Fellow of the Royal Society of Edinburgh, researcher in biodiversity

Maria Dornelas FRSE is a researcher in biodiversity and professor of biology at St. Andrew's University. She was made a Fellow of the Royal Society of Edinburgh in 2021. Her research into biodiversity change has challenged previous views, on the growth and decline of coral reefs to understanding global biodiversity with data analysis on how species or ecosystems are changing in the Anthropocene.

== Education and career ==
Dornelas completed her BSc at the University of Lisbon, graduating in 2000, and then a doctorate in the School of Marine Biology, studying 'biodiversity patterns in the context of neutral theory at James Cook University in Queensland, Australia in 2006. Her research challenged the orthodoxy of how coral reefs developed and died off. It was published in Nature and called ' a paper that will turn our attention in a completely new direction' by Dr John Pandolfi of the University of Queensland.

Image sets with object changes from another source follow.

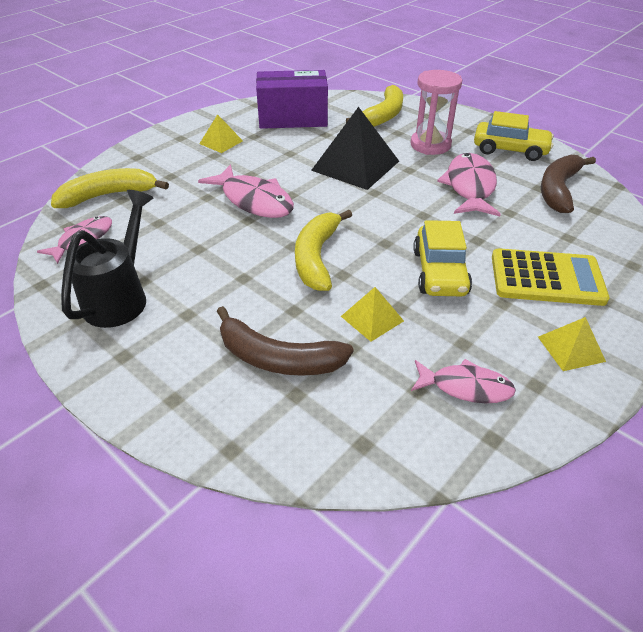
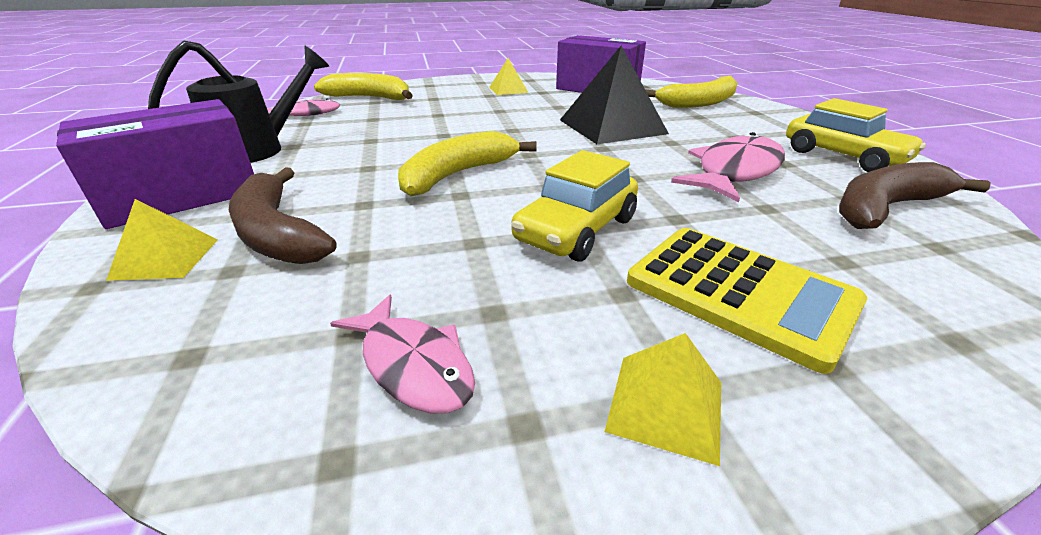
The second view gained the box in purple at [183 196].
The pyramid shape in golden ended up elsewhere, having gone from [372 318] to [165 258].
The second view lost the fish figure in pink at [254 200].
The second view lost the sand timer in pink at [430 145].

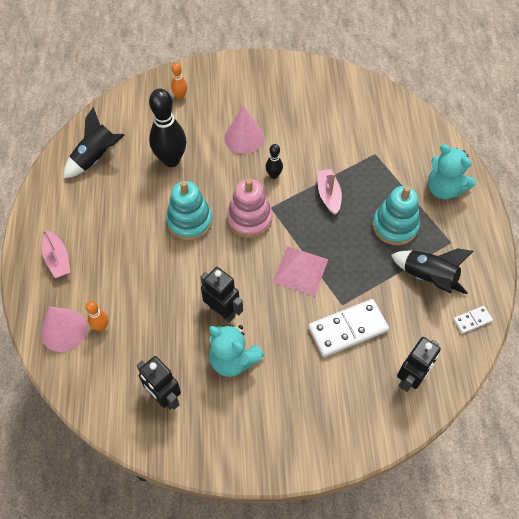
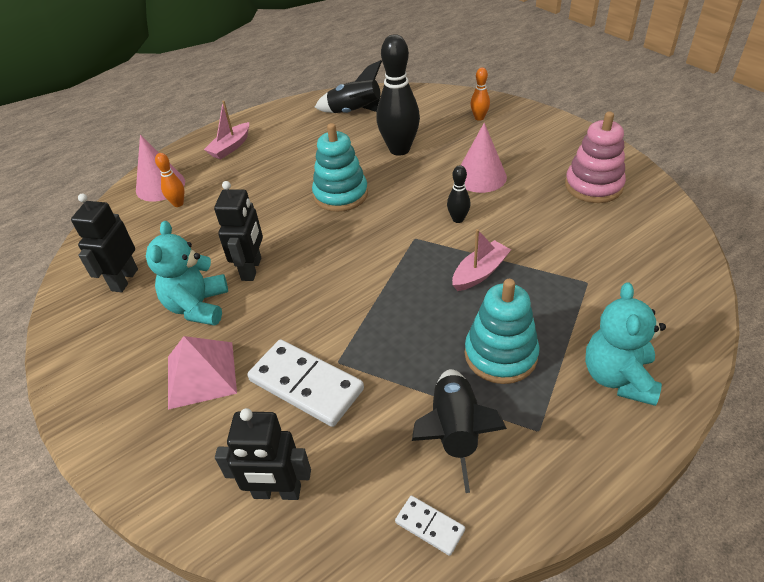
The pyramid shape in pink ended up elsewhere, having gone from [300 270] to [201 374].
The ring stacker in pink ended up elsewhere, having gone from [249 219] to [593 186].

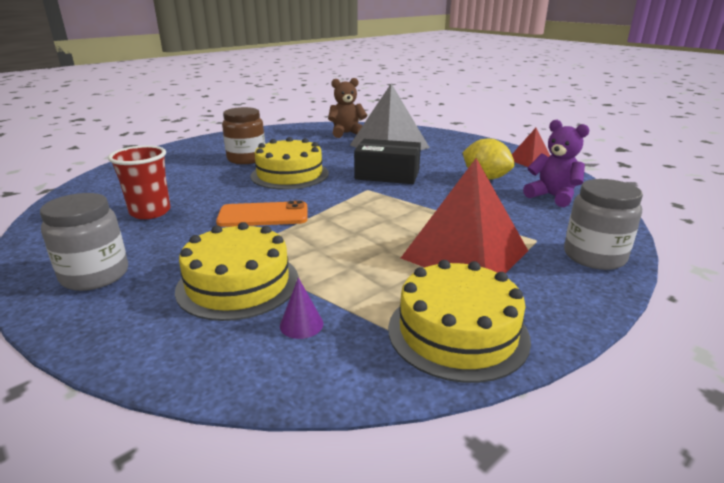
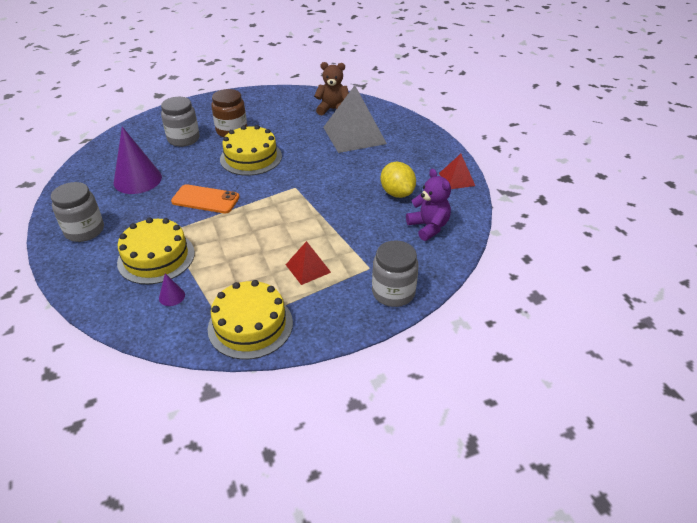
Where the beaker in scarlet stood at [150 212], the solid cone in purple came to stand at [137 180].
The second view gained the jar in ash-grey at [183 139].
The size of the pyramid shape in scarlet at [465 254] changed by a factor of 0.51.
The second view lost the box in ebony at [387 175].

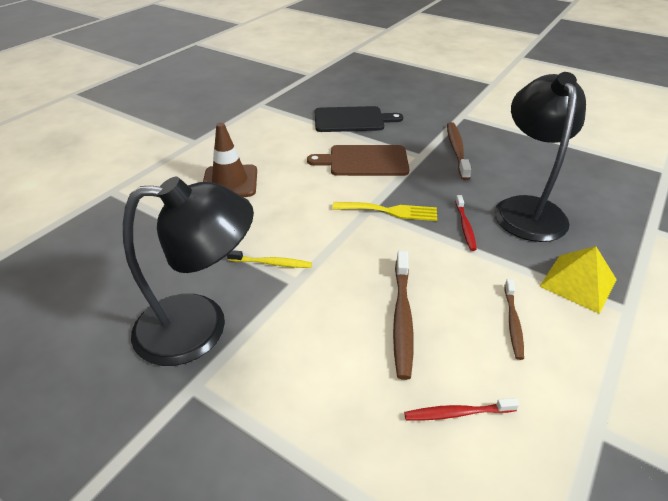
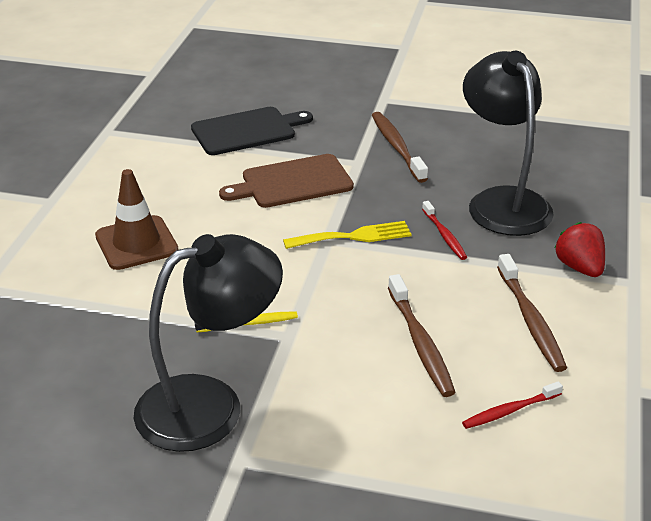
The size of the tooth brush in brown at [513 322] changed by a factor of 1.61.
Where the pyramid shape in golden stood at [578 282], the berry in scarlet came to stand at [579 267].

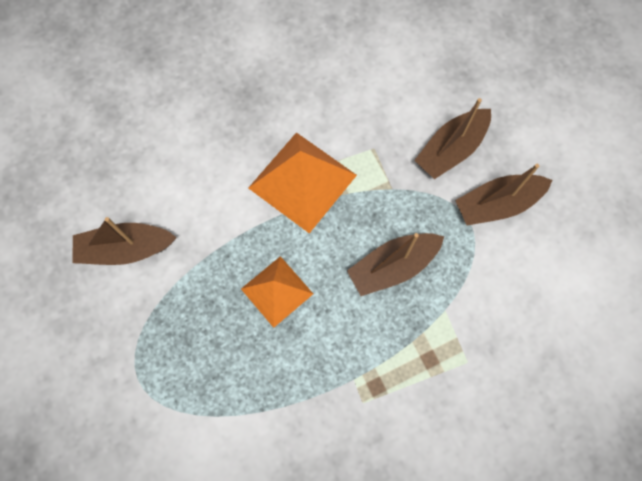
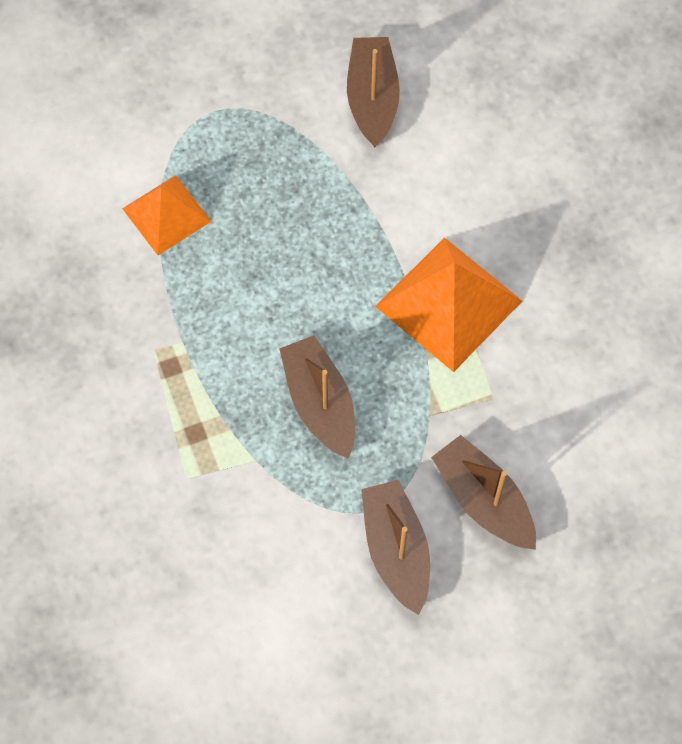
The pyramid shape in orange ended up elsewhere, having gone from [277 291] to [166 215].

After her postdoctoral fellowship, in 2012 she became a Lecturer, then Reader, now Professor, in the Centre for Biological Diversity of the School of Biology at University of St Andrews. She was external examiner for University College London on Predicting population trends under environmental change: comparing methods against observed data'. She is a visiting professor in the School of Geosciences at the University of Edinburgh.

Her interest in the ecology of the tropical areas, and coral in particular grew during her undergraduate honours project in Mozambique. Her fellowship included working with the University of Aveiro and the ARC Centre of Excellence Coral Reef Studies on 'morphological and life history diversity of corals' (2008-9). When not focused on biodiversity change, macroecology or reef ecology, her research also looked into Trinidadian guppies, in considering polyandry in fish.

== Selected publications ==
Dornelas's key published works are listed by the University of St Andrews. She compiled and standardised a database of publicly available timeseries, which is the basis of the BioTIME project.

Her funded project from the Leverhulme Trust (2019-2029) is generating datasets, and cross-discipline collaborations.

Citations can be found in Google Scholar.

== Biodiversity debates ==
Dornelas has engaged in a number of public outreach events such as talking to the British Ecological Society on Is biodiversity declining?' She was a member of the Young Academy of Scotland, and was positively debating the future of higher education and its resilience in 2020 during the COVID-19 pandemic.

In 2020 Dornelas contributed to the World Economic Forum discussion on How forest loss has changed biodiversity across the globe over the last 150 years. And her collaborative work, published in Nature in 2020 has contributed to debate on vertebrate species decline, for example in a Living Planet Report, showing that average declines in populations do not reflect some rapidly declining species at risk.

She has been made a Fellow of the Royal Society of Edinburgh in 2021.